22 December 2005

This is what jet lag looks like.



Gaaah! Ok. So I'm publishing a pretty horrifying picture of myself on the Internet for two reasons: 1) I literally look like jet lag embodied, and that's funny, especially now that I've had some sleep and 2) I wanted to show everyone a picture of the new family canine, Carson (aka The Dude and You Old Yak-Gelder).

Isn't he cute? He has all the portability of a cat (though Appomattox, our smallest cat, has about 5 pounds on him) without the attitude (or litterbox for that matter). I was a little alarmed at first when the parents informed me of the addition of a long haired Chihuahua to the family, but he's pretty great. Not yippy at all and actually pretty smart. I mean, he's no Border Collie, but who is?

As you can see, I made it safely home. Not too much trouble getting to the airport, even with the strike on, which was good. In typical Swiss fashion, we boarded the plane quite promptly. I had a seat on the aisle in the last row of the first section, but gave it up so a couple could sit together. And since no good deed goes unpunished, I ended up in a middle seat, crushed from the front by a big jerkface Swiss guy with the woman from behind's bare feet on my arm rests. Then there was the screaming infant. I didn't get a wink of sleep. Awesome.

I was allowed my usual post-flight nap, helped decorate the Christmas tree, drank some of my parents' good wine, and managed to make it through the evening to 10pm when the puppy and I retired to my room. He snores.

In other news, I'm out of the country for less than 24 hours and this shit happens?

4 comments:

J said...

Dude, I was FREAKING out that you were out of phone contact when this happened. Even Deirdre was angry Damon went Nazi and she doesn't know what a baseball is.
This is why you should never be out of phone contactness with me-we could have prevented this.
This is probably Pataki's fault too.
Switzerland looks fun even if your dog is wee.
Merry Christmas!

Flushy McBucketpants said...

Look on the bright side, you just stole the Yank's backup catcher:
http://www.washingtonpost.com/wp-dyn/content/article/2005/12/22/AR2005122201535.html

Tit for tat. Plus your getting him for about 51.3 million dollars less than the Yankmees are paying for Damon. Bargain. Though, he does get an extra 100K for cracking the starting lineup on opening day...

Strike's over, we can all go home now... I mean to work.

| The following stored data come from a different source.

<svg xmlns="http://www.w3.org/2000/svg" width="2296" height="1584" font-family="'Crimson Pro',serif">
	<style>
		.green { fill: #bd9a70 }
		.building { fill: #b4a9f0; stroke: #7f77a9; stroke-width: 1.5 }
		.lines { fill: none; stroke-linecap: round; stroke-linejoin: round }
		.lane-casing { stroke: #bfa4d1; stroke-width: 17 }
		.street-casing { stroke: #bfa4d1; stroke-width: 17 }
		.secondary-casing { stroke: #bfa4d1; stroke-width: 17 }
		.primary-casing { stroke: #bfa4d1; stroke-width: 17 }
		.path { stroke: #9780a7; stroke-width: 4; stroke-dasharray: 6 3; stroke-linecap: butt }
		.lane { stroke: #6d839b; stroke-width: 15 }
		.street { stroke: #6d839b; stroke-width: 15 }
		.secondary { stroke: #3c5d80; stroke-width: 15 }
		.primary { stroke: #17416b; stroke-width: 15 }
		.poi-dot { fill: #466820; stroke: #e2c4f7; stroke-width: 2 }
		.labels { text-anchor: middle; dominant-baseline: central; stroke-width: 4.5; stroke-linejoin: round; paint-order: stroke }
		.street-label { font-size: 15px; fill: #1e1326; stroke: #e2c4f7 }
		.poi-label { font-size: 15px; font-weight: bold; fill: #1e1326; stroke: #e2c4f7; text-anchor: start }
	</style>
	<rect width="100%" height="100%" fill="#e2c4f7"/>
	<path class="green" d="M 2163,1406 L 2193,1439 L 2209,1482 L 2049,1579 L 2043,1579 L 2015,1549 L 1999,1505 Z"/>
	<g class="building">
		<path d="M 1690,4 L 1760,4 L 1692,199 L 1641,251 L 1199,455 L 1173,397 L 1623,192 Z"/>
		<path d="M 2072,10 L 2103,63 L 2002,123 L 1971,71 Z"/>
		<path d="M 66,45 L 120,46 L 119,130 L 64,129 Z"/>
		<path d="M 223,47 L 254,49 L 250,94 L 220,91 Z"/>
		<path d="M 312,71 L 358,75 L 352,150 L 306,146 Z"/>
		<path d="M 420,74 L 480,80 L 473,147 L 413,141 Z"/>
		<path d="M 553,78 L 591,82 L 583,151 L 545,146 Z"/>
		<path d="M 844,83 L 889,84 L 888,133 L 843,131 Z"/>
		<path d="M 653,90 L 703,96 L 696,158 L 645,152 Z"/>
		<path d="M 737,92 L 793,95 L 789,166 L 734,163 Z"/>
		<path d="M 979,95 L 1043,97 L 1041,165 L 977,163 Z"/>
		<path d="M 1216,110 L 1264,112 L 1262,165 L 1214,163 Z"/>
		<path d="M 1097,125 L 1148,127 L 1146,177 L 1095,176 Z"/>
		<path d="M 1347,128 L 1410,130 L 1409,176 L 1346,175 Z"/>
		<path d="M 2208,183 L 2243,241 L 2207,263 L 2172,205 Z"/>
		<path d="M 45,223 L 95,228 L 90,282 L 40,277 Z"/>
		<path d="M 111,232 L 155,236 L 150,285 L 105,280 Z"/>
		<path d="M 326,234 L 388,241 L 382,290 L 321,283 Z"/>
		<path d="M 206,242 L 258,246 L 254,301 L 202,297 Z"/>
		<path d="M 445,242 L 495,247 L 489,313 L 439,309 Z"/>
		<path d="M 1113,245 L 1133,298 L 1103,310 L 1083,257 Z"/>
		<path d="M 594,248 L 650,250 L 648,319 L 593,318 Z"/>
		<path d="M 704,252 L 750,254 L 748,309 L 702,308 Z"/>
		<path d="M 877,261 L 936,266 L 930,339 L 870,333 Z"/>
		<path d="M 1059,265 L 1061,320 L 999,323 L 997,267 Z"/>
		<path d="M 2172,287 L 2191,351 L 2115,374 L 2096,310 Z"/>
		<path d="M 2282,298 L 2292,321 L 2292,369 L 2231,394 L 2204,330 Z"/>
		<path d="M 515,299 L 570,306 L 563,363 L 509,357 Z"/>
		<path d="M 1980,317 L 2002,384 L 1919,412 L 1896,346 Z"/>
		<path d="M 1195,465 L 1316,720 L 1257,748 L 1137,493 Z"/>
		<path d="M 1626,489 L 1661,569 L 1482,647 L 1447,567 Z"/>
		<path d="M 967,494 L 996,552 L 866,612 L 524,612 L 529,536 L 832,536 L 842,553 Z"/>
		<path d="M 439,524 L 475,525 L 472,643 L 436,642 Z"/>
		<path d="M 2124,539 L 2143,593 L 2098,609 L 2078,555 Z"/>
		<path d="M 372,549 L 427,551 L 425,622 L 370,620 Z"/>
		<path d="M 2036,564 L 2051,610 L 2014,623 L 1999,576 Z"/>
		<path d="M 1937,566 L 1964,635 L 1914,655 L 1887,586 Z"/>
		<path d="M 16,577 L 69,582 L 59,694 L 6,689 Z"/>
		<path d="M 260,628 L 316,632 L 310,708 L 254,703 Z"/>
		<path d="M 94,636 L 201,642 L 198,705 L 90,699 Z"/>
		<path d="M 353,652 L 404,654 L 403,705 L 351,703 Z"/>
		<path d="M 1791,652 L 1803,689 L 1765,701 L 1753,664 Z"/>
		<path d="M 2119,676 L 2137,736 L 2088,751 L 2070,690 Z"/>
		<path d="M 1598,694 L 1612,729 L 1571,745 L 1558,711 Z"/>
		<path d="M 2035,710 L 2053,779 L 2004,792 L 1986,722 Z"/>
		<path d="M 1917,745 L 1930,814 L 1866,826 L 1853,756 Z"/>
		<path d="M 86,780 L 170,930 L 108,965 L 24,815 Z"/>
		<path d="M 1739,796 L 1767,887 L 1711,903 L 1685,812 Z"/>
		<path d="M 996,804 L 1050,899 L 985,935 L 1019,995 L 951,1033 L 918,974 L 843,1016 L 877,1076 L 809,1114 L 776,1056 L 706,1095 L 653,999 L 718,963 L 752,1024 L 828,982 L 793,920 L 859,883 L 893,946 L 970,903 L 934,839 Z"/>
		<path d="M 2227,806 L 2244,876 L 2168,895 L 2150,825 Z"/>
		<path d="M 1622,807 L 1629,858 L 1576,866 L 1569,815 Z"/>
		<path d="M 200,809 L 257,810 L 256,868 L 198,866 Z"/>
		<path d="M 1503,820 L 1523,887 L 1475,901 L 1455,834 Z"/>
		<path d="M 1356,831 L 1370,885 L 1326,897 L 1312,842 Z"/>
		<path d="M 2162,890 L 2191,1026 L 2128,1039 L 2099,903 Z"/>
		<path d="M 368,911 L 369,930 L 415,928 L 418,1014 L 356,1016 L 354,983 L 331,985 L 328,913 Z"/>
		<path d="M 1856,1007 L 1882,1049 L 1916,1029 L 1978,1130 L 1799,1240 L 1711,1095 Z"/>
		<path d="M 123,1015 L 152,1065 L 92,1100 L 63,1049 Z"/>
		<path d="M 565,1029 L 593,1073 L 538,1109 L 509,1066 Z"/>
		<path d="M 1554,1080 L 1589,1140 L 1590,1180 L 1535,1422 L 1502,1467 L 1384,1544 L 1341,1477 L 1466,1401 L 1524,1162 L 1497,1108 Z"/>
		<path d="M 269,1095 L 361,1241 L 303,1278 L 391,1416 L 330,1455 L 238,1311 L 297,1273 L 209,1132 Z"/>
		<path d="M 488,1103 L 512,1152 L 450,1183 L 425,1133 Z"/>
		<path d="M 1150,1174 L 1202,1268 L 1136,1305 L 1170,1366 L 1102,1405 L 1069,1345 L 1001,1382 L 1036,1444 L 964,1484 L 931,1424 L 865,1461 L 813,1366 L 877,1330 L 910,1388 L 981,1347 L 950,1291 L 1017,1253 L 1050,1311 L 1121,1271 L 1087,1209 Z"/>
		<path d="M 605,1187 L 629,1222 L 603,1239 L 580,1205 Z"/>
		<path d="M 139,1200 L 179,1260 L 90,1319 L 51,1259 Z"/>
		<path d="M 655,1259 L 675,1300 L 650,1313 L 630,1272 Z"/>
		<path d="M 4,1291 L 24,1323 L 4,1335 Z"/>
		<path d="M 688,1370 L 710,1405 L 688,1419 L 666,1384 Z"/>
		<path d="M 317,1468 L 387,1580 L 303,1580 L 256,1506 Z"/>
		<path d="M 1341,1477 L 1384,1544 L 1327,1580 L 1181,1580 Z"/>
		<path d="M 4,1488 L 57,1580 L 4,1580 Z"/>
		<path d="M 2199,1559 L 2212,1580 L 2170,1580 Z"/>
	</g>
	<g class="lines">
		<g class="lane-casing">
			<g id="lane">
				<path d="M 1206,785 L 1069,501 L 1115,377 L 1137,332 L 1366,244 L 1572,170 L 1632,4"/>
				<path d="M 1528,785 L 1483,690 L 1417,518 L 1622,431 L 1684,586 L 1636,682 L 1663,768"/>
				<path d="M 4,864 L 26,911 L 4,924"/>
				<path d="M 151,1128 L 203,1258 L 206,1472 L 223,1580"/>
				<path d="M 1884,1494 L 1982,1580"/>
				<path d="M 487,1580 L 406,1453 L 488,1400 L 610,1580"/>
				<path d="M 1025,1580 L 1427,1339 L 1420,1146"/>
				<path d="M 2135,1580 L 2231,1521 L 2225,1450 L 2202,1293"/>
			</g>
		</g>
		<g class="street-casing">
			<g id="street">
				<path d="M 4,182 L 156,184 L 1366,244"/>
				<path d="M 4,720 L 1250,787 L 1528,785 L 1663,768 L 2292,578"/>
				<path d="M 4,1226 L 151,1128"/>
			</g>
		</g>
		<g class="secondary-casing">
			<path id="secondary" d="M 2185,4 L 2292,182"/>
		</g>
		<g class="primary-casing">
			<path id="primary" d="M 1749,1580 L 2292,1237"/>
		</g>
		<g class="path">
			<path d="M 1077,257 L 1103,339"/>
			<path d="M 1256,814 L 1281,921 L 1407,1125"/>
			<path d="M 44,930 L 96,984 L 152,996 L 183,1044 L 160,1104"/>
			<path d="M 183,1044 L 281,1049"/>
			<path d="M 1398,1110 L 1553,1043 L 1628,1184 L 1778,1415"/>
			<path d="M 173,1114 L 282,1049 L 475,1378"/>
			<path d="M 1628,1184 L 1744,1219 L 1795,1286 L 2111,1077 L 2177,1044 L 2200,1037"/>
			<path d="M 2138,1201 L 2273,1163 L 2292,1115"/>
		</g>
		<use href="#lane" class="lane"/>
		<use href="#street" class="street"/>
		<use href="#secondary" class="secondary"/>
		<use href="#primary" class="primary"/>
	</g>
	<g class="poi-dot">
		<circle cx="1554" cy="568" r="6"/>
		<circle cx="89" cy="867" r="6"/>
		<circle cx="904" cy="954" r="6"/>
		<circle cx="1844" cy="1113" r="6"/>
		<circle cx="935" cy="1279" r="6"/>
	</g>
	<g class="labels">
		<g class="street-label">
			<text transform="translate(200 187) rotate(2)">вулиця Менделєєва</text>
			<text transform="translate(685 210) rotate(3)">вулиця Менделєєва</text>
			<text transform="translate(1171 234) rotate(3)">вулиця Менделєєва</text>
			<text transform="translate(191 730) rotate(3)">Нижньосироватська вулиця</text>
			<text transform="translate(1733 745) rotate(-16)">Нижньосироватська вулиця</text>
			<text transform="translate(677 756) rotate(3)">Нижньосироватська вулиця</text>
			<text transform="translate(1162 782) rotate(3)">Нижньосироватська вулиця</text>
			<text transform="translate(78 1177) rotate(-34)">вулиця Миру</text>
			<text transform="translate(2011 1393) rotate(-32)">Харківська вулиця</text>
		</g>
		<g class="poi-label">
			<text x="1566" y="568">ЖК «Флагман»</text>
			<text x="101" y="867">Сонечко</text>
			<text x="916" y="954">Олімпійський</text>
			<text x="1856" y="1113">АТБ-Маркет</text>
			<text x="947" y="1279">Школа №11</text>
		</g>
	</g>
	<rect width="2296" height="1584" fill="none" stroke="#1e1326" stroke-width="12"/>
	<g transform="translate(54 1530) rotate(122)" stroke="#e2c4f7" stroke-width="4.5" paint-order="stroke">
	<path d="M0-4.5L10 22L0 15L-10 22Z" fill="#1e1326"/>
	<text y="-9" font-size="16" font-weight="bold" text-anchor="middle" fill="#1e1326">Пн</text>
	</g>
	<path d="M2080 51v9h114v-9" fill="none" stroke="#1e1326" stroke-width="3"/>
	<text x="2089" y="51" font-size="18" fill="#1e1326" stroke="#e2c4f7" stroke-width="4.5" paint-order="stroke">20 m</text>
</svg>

We can all go to work now...

Sheena said...

Josh - I'm sorry I was unreachable when the Damon hit the fan. Needless to say, I'm very upset. Slightly consoled because the Yank Damon - shaved and shorn - will be pretty unrecognizable to me. But it hurts, to be sure.

And while I'm always happy to take players from them, I hardly think the backup catcher for one of the best leadoff hitters in the game is "tit for tat," but that could be just me.

Now, if we can just get Roger Clemens to retire from Boston, I'd be one happy girl.

tobs said...

wow, sheena, i've never seen someone grow such thick fur just from jetlag. and all white, at that. must have been one rough plane ride.